··· Reading passage ···

This preview and more on Connecticut and the American are available in the Athlon Sports 2013-14 College Basketball Preseason Annual. The magazine is available online or on newsstands everywhere.
No. 21 Connecticut Facts & Figures
Last season: 20-10 (10-8 Big East)
Coach: Kevin Ollie (20-10 at UConn)
American projection: Third
Postseason projection: NCAA Round of 32
Connecticut spent last season on a mission to make a statement in a season without postseason eligibility. Now the Huskies are determined to launch the program back among the elite in the nation.
They return their entire starting lineup and several key reserves from a 20-win team and added some quality recruits. They enter a brand new landscape as a member of the American Athletic Conference.
“They know they’re good,” coach Kevin Ollie says. “But they know they’ve got a lot of work to do to prove that each and every day. They know climbing up the ladder takes one step at a time, but to fall off the ladder just takes one step.”
The Huskies are injecting some much-needed depth to their front line. Only one starter — junior DeAndre Daniels — averaged more than 4.9 points last season. Rebounding was a major issue, as UConn lost the battle of the boards in 19 games and ranked among the worst in the league in rebounding percentage.
Ollie will count on promising newcomers Kentan Facey and Amida Brimah to contribute right away, especially in the shot-blocking and rebounding departments. Facey, a New York native, was a 4-star recruit who picked UConn over Louisville and Florida.
Daniels, a smooth, athletic small forward, is poised for a breakout season. He’s added muscle to his wiry frame and has potential to emerge as a Player of the Year candidate in the American. He increased his scoring from 3.0 points as a freshman to 12.1 as a sophomore.

··· Data excerpts ···

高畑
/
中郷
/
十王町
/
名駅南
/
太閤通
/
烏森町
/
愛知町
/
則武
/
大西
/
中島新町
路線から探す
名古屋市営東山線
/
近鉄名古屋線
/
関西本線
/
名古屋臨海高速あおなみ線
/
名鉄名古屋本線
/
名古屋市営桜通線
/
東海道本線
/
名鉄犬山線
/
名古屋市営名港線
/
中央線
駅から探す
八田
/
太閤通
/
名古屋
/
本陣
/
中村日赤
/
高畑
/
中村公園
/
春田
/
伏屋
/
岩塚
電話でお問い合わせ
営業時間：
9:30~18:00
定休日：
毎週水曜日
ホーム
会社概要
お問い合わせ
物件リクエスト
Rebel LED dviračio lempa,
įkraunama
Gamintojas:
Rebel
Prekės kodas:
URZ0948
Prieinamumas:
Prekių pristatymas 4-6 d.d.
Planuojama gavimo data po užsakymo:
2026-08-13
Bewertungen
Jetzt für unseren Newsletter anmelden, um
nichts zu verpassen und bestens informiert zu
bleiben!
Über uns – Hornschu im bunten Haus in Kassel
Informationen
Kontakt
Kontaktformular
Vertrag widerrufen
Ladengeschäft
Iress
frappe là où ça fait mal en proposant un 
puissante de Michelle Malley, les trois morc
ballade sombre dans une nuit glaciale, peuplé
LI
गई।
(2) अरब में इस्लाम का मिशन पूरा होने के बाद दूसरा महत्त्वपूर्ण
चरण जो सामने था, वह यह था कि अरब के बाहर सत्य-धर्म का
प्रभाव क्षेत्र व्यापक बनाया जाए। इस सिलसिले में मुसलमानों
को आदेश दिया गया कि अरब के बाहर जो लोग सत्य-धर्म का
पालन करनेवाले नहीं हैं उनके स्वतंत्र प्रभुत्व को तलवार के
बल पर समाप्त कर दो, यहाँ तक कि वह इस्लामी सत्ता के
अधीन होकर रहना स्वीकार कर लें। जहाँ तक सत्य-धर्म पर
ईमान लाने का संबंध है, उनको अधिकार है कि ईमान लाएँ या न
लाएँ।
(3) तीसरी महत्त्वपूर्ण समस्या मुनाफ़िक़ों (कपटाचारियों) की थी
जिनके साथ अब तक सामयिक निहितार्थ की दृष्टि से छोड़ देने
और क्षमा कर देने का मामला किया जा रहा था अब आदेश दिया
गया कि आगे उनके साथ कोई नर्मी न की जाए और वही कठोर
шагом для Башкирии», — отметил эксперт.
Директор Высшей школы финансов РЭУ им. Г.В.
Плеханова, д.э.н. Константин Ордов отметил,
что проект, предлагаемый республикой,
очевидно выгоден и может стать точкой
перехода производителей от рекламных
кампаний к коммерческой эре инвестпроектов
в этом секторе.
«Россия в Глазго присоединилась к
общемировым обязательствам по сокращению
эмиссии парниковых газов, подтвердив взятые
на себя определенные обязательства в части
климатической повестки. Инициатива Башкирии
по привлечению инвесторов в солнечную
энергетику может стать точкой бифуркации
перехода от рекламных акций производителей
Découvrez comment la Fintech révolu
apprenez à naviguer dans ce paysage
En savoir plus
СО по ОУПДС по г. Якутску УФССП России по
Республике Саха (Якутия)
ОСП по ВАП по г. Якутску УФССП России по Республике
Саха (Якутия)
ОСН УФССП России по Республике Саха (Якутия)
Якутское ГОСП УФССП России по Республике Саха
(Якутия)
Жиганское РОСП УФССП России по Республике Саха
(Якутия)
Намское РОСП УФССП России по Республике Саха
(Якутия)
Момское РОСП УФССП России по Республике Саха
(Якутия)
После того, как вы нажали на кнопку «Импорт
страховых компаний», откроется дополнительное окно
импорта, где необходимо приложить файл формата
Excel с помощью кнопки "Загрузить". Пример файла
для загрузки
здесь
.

···

= Required tasks =
- a) Check these statements against the Connecticut basketball preview: (i) Connecticut went 20-10 last season. (ii) Kentan Facey picked UConn over Kentucky and Florida. (iii) DeAndre Daniels averaged 12.1 points as a sophomore. For each, answer yes or no and quote the words from the preview that decide it.
- b) Write the next part of the Connecticut basketball preview, picking up after its final sentence.

= Response list =
- a)
(i) Yes: "Last season: 20-10 (10-8 Big East)"
(ii) No: "picked UConn over Louisville and Florida"
(iii) Yes: "He increased his scoring from 3.0 points as a freshman to 12.1 as a sophomore."

- b)
Ollie is optimistic that Tyler Olander, who’s coming off a disappointing junior season, will finally live up to expectations and make a consistent impact. The 6-9 Connecticut native has yet to average more than 5.0 points per game in his career.
Veteran Niels Giffey has the ability to contribute in a variety of ways. Improving Phil Nolan showed flashes of his potential down the stretch last season. Fellow sophomore Leon Tolksdorf will likely play a limited role as a big man who can shoot from the perimeter.
The Huskies boast one of the most talented — and deepest —backcourts in the country. Returning starters Shabazz Napier, Ryan Boatright and Omar Calhoun combined to average 43.6 points per game last season — 62 percent of UConn’s scoring.
No one means more to the Huskies than Napier, the heartbeat of the team. He led UConn in scoring (17.1 ppg) and late-game heroics while ranking second in rebounding (4.4 rpg) and earning first-team All-Big East honors. He’s fully recovered from a foot injury that hampered him near the end of last season.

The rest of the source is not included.